そこで乳母の更科に鎌倉まで行って、唐糸を救いたいと相談するのですが、女の身では如何ともしがたい、と言い聞かせようとすると万寿姫は自分の正体を表さず、何年でも機会を待って救い出したい、と彼女の決意のほどを更科に言うと、更科も、いくら血縁があるといっても幼い姫が固い決意、自分も思えば恩がある、というので一緒に行こうという事になるのです。

それを聞いた唐糸の母親は、藤沢の遊行和尚に何かあったら相談せよというのですが、これは直接話には関係ありません、でも遊行上人、つまり時宗の一遍上人の名前が出てきたのは意外でした。

此処からは殆ど万寿姫が主人公になるのです。

鎌倉に着くと早速リクルートするのですが、身元が暗殺を試みた唐糸の娘なんて言うとその場で殺されるかもしれないので、親ものとを聞かれると、雇ってくれた人が自分の親だと一生懸命に働きます、とか言ってごまかすのです。
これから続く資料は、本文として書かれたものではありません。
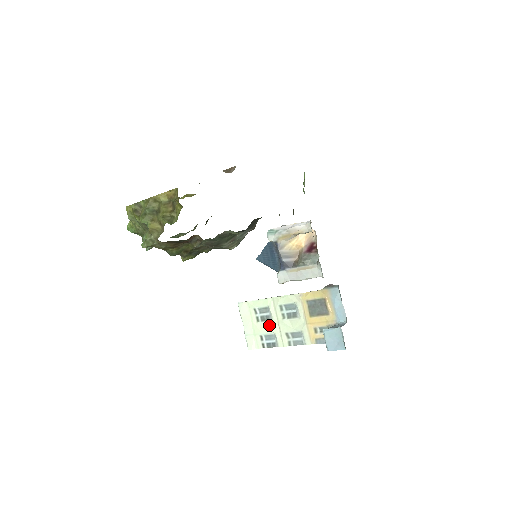
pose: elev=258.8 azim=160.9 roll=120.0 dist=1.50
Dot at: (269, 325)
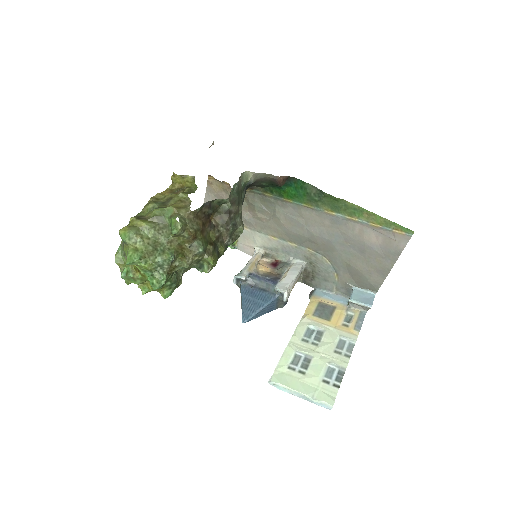
Dot at: (316, 363)
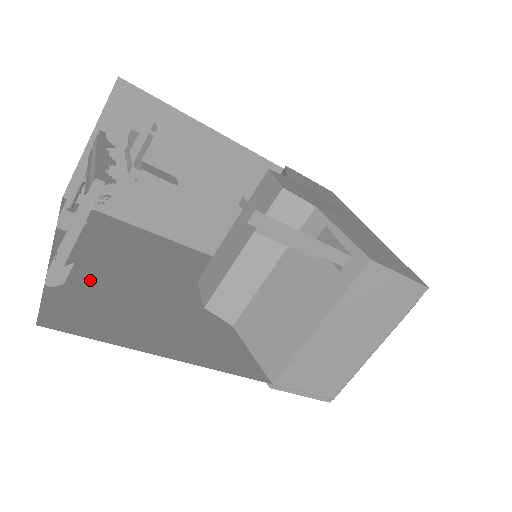
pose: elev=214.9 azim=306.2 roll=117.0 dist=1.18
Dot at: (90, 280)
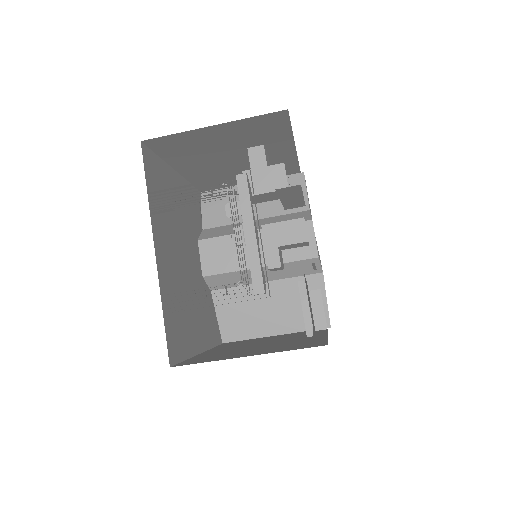
Dot at: (172, 286)
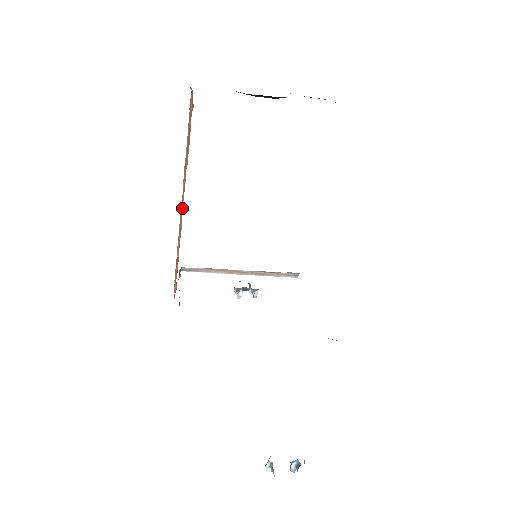
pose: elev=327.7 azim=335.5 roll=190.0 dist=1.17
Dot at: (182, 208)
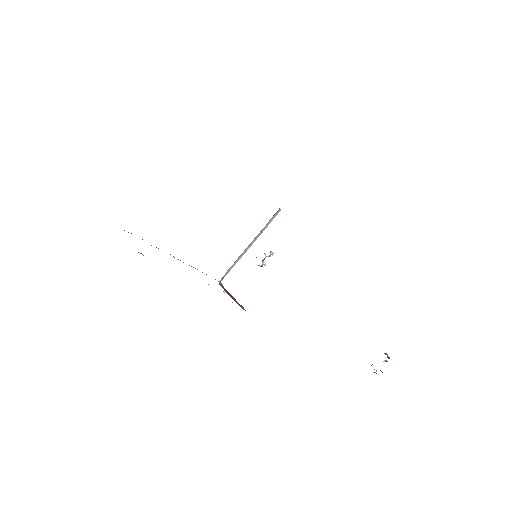
Dot at: occluded
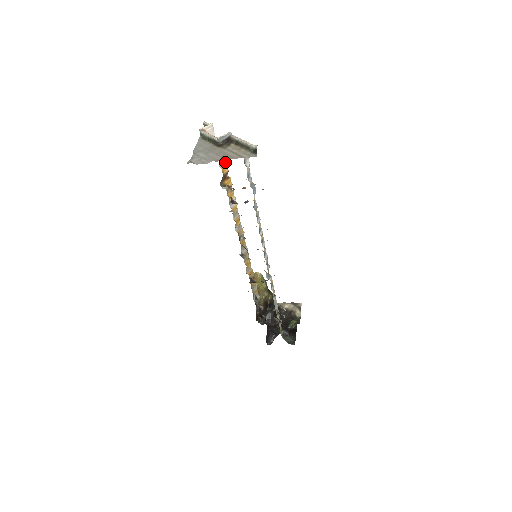
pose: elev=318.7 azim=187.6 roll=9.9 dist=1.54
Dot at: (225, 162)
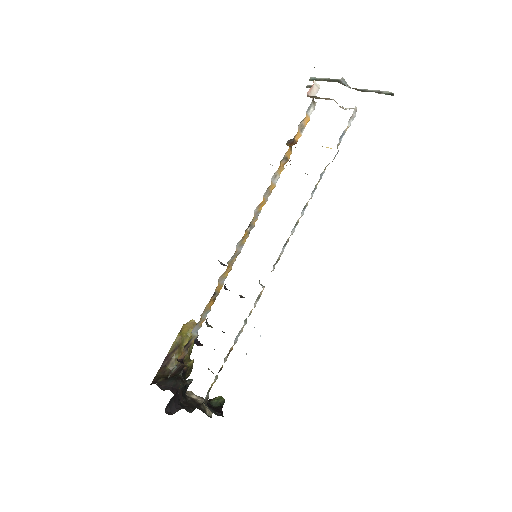
Dot at: (302, 131)
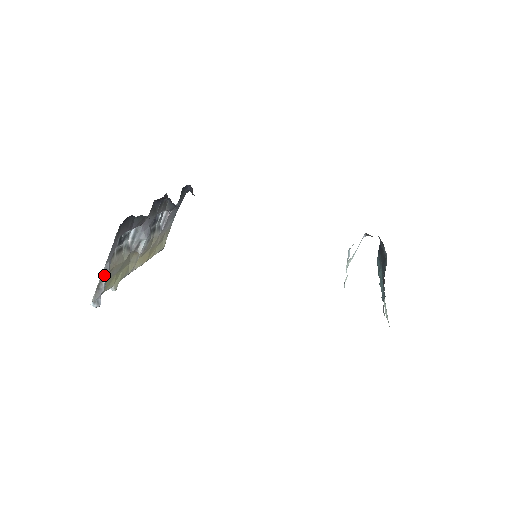
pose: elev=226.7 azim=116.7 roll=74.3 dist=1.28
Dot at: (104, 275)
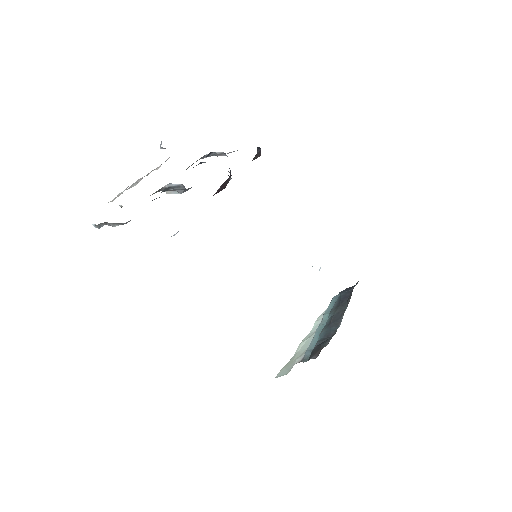
Dot at: (121, 224)
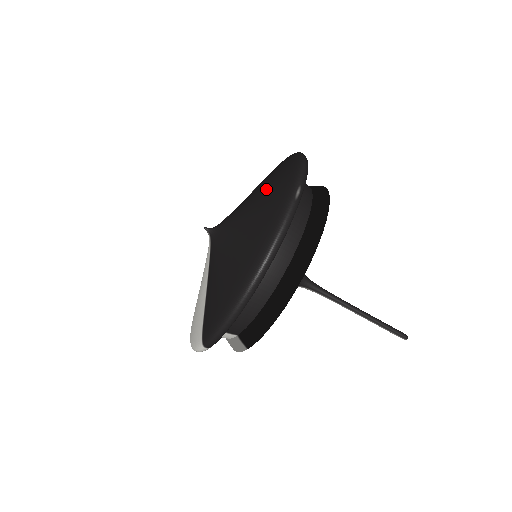
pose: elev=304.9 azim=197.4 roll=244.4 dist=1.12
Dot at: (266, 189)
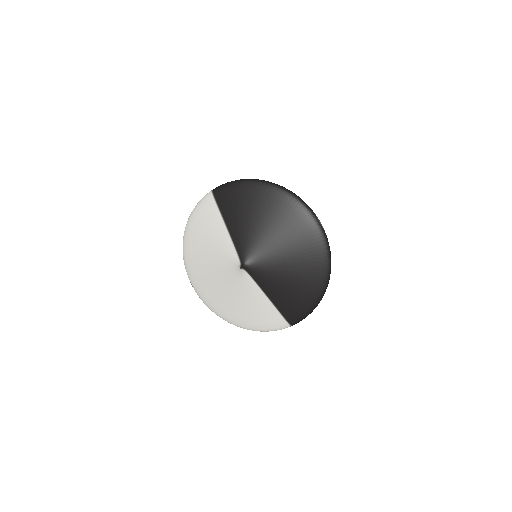
Dot at: (278, 223)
首尾よく,乳母の更科と一緒に、頼朝公の北政所、つまり、北条政子さんについている局というのか女﨟に仕えるのです、そして他の人の仕事も、しかも裏表なく働いたものですから,どんどん重用されるのですが、一向に母親の唐糸の噂も名前すら聞く事がなくって、もう半分以上泣きかけていたのですが、それをいさめたのが乳母の更科、しっかり者だったのですね!!

「貴方は、他の人が止めるのも聞かず何年かかっても見つけ出すといって国を出て来たのではありませんか!!!

言われて万寿姫は、勤めに精を出すのです、そして月日は2年ばかり経ってしまって、だんだん万寿姫も信用されて来て御所の奥の方まで行けるようになったのです。
春、御所の殆どの人が花実に出かけた日、独りで御所の裏に回ってみたのですが,そこに見た事のない建物があって、それに近づくと後ろから水仕というまぁ炊事をする召使いということなんでしょう、そういう人が万寿姫に「此処はそれ以上近づくとだめですよ」って声をかけられるのです。

「殿のお命を奪おうとした唐糸というかたが石牢に閉じ込められていて,中に入る事は禁じられています。」

万寿姫は乳母の所に戻って,唐糸の居場所が判ったと乳母に知らせるのです。

底で二人で再び裏手にまわってその建物に近づくのですが、此処で不思議なのは乳母を門に立たせて万寿姫は中に入っちゃうのです、そして母親と涙のご対面

なにせ、万寿姫がまだ小さい頃に別れたきりなので、あんまり判らんと思うのですが?

乳母の更科も会う事が出来るのですが、

母親の唐糸は,娘たちの身元がばれて殺されては行けない,気を付けるように早く此処から出て行きなさい、こんな風に諭すのです。